▶ [REQUIRED TASK]
Write out all the entries word for word and omit any pictures.
[Begin]
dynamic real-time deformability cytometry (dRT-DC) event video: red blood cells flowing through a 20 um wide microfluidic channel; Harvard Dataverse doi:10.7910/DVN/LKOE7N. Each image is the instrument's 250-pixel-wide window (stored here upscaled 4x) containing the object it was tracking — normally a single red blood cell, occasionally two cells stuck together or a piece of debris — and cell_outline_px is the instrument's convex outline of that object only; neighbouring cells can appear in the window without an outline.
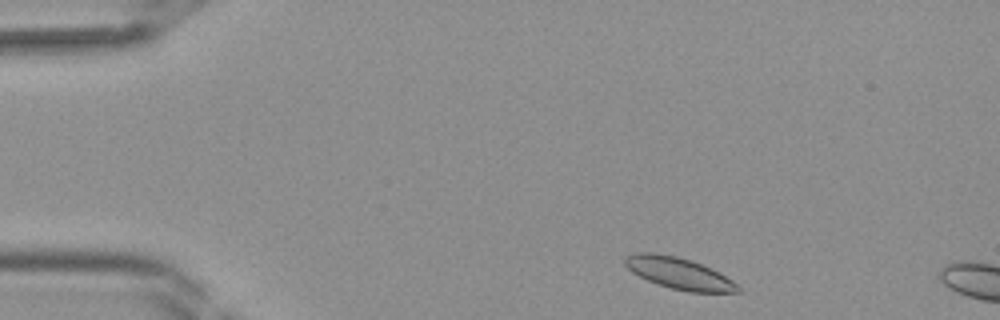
{"species": "Egyptian fruit bat (a non-hibernating species)", "species_latin": "Rousettus aegyptiacus", "temperature_condition": "room temperature", "stored_images_in_passage": 6, "camera_frame_rate_fps": 3000, "um_per_image_px": 0.085, "frame": {"image": 1, "passage_image": 2, "time_ms": 0.333, "image_size_px": [1000, 320], "cell_outline_px": [[740, 292], [688, 292], [656, 284], [632, 272], [624, 264], [624, 256], [640, 252], [656, 252], [676, 256], [692, 260], [732, 280], [740, 288]], "centroid_in_image_um": [57.66, 23.22], "position_along_channel_um": 27.3, "area_um2": 20.52}}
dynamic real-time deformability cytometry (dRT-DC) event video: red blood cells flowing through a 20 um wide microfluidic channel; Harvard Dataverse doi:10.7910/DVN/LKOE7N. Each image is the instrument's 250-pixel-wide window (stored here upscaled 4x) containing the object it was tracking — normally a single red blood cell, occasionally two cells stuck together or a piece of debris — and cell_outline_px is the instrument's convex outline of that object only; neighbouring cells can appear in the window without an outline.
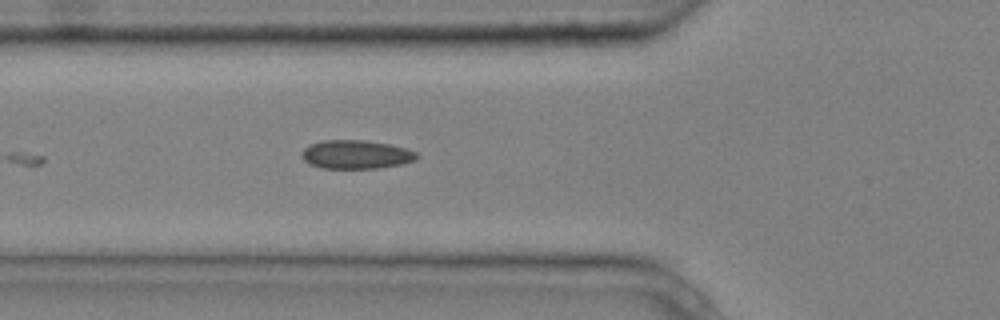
{"species": "common noctule bat (a hibernating species)", "species_latin": "Nyctalus noctula", "temperature_condition": "cold", "stored_images_in_passage": 4, "camera_frame_rate_fps": 3000, "um_per_image_px": 0.085, "animal": {"sex": "male", "body_mass_g": 20.4}, "frame": {"image": 1, "passage_image": 4, "time_ms": 1.0, "image_size_px": [1000, 320], "cell_outline_px": [[420, 156], [416, 160], [400, 164], [376, 168], [320, 168], [308, 164], [304, 160], [304, 148], [308, 144], [324, 140], [364, 140], [388, 144], [404, 148], [416, 152]], "centroid_in_image_um": [30.26, 13.13], "position_along_channel_um": 95.5, "area_um2": 19.07}}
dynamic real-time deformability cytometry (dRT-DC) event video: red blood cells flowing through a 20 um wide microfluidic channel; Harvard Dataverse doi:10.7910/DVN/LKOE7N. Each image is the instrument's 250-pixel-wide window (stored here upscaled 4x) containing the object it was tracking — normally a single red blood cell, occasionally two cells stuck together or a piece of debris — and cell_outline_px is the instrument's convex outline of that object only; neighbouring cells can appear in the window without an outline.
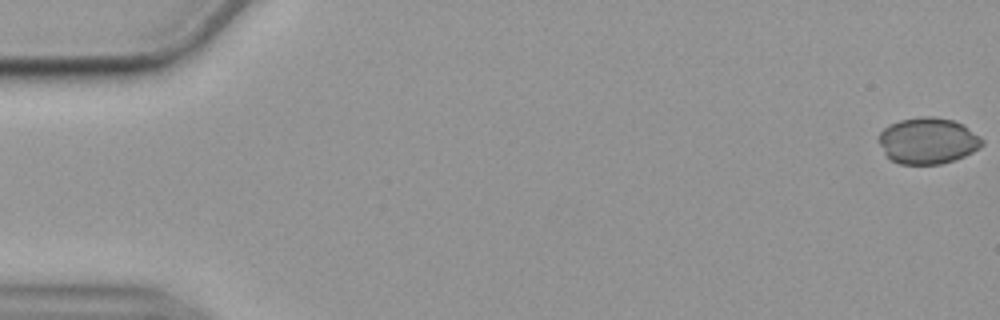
{"species": "common noctule bat (a hibernating species)", "species_latin": "Nyctalus noctula", "temperature_condition": "cold", "stored_images_in_passage": 4, "camera_frame_rate_fps": 3000, "um_per_image_px": 0.085, "animal": {"sex": "female", "body_mass_g": 19.9}, "frame": {"image": 1, "passage_image": 1, "time_ms": 0.0, "image_size_px": [1000, 320], "cell_outline_px": [[984, 144], [980, 148], [956, 160], [940, 164], [900, 164], [892, 160], [884, 152], [880, 144], [880, 132], [888, 124], [900, 120], [920, 116], [932, 116], [952, 120], [960, 124], [980, 136], [984, 140]], "centroid_in_image_um": [78.88, 11.97], "position_along_channel_um": 6.1, "area_um2": 27.74}}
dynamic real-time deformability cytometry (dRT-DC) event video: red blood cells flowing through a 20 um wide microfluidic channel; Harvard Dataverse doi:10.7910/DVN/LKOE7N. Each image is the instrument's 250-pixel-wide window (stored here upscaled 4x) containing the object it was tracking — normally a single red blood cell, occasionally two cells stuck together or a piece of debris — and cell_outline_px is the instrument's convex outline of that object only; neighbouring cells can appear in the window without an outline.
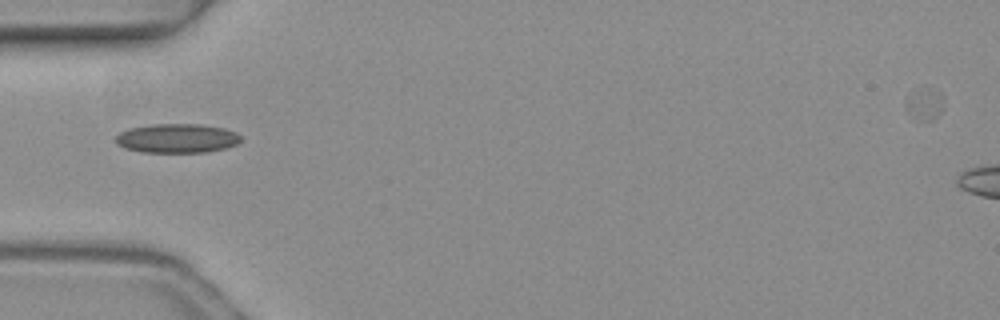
[End]
▶ [REPLY TO THE TASK]
dynamic real-time deformability cytometry (dRT-DC) event video: red blood cells flowing through a 20 um wide microfluidic channel; Harvard Dataverse doi:10.7910/DVN/LKOE7N. Each image is the instrument's 250-pixel-wide window (stored here upscaled 4x) containing the object it was tracking — normally a single red blood cell, occasionally two cells stuck together or a piece of debris — and cell_outline_px is the instrument's convex outline of that object only; neighbouring cells can appear in the window without an outline.
{"species": "Egyptian fruit bat (a non-hibernating species)", "species_latin": "Rousettus aegyptiacus", "temperature_condition": "room temperature", "stored_images_in_passage": 6, "camera_frame_rate_fps": 3000, "um_per_image_px": 0.085, "frame": {"image": 1, "passage_image": 2, "time_ms": 0.333, "image_size_px": [1000, 320], "cell_outline_px": [[740, 292], [688, 292], [656, 284], [632, 272], [624, 264], [624, 256], [640, 252], [656, 252], [676, 256], [692, 260], [732, 280], [740, 288]], "centroid_in_image_um": [57.66, 23.22], "position_along_channel_um": 27.3, "area_um2": 20.52}}
dynamic real-time deformability cytometry (dRT-DC) event video: red blood cells flowing through a 20 um wide microfluidic channel; Harvard Dataverse doi:10.7910/DVN/LKOE7N. Each image is the instrument's 250-pixel-wide window (stored here upscaled 4x) containing the object it was tracking — normally a single red blood cell, occasionally two cells stuck together or a piece of debris — and cell_outline_px is the instrument's convex outline of that object only; neighbouring cells can appear in the window without an outline.
{"species": "common noctule bat (a hibernating species)", "species_latin": "Nyctalus noctula", "temperature_condition": "cold", "stored_images_in_passage": 4, "camera_frame_rate_fps": 3000, "um_per_image_px": 0.085, "animal": {"sex": "male", "body_mass_g": 20.4}, "frame": {"image": 1, "passage_image": 4, "time_ms": 1.0, "image_size_px": [1000, 320], "cell_outline_px": [[420, 156], [416, 160], [400, 164], [376, 168], [320, 168], [308, 164], [304, 160], [304, 148], [308, 144], [324, 140], [364, 140], [388, 144], [404, 148], [416, 152]], "centroid_in_image_um": [30.26, 13.13], "position_along_channel_um": 95.5, "area_um2": 19.07}}
dynamic real-time deformability cytometry (dRT-DC) event video: red blood cells flowing through a 20 um wide microfluidic channel; Harvard Dataverse doi:10.7910/DVN/LKOE7N. Each image is the instrument's 250-pixel-wide window (stored here upscaled 4x) containing the object it was tracking — normally a single red blood cell, occasionally two cells stuck together or a piece of debris — and cell_outline_px is the instrument's convex outline of that object only; neighbouring cells can appear in the window without an outline.
{"species": "common noctule bat (a hibernating species)", "species_latin": "Nyctalus noctula", "temperature_condition": "cold", "stored_images_in_passage": 4, "camera_frame_rate_fps": 3000, "um_per_image_px": 0.085, "animal": {"sex": "female", "body_mass_g": 19.9}, "frame": {"image": 1, "passage_image": 1, "time_ms": 0.0, "image_size_px": [1000, 320], "cell_outline_px": [[984, 144], [980, 148], [956, 160], [940, 164], [900, 164], [892, 160], [884, 152], [880, 144], [880, 132], [888, 124], [900, 120], [920, 116], [932, 116], [952, 120], [960, 124], [980, 136], [984, 140]], "centroid_in_image_um": [78.88, 11.97], "position_along_channel_um": 6.1, "area_um2": 27.74}}
dynamic real-time deformability cytometry (dRT-DC) event video: red blood cells flowing through a 20 um wide microfluidic channel; Harvard Dataverse doi:10.7910/DVN/LKOE7N. Each image is the instrument's 250-pixel-wide window (stored here upscaled 4x) containing the object it was tracking — normally a single red blood cell, occasionally two cells stuck together or a piece of debris — and cell_outline_px is the instrument's convex outline of that object only; neighbouring cells can appear in the window without an outline.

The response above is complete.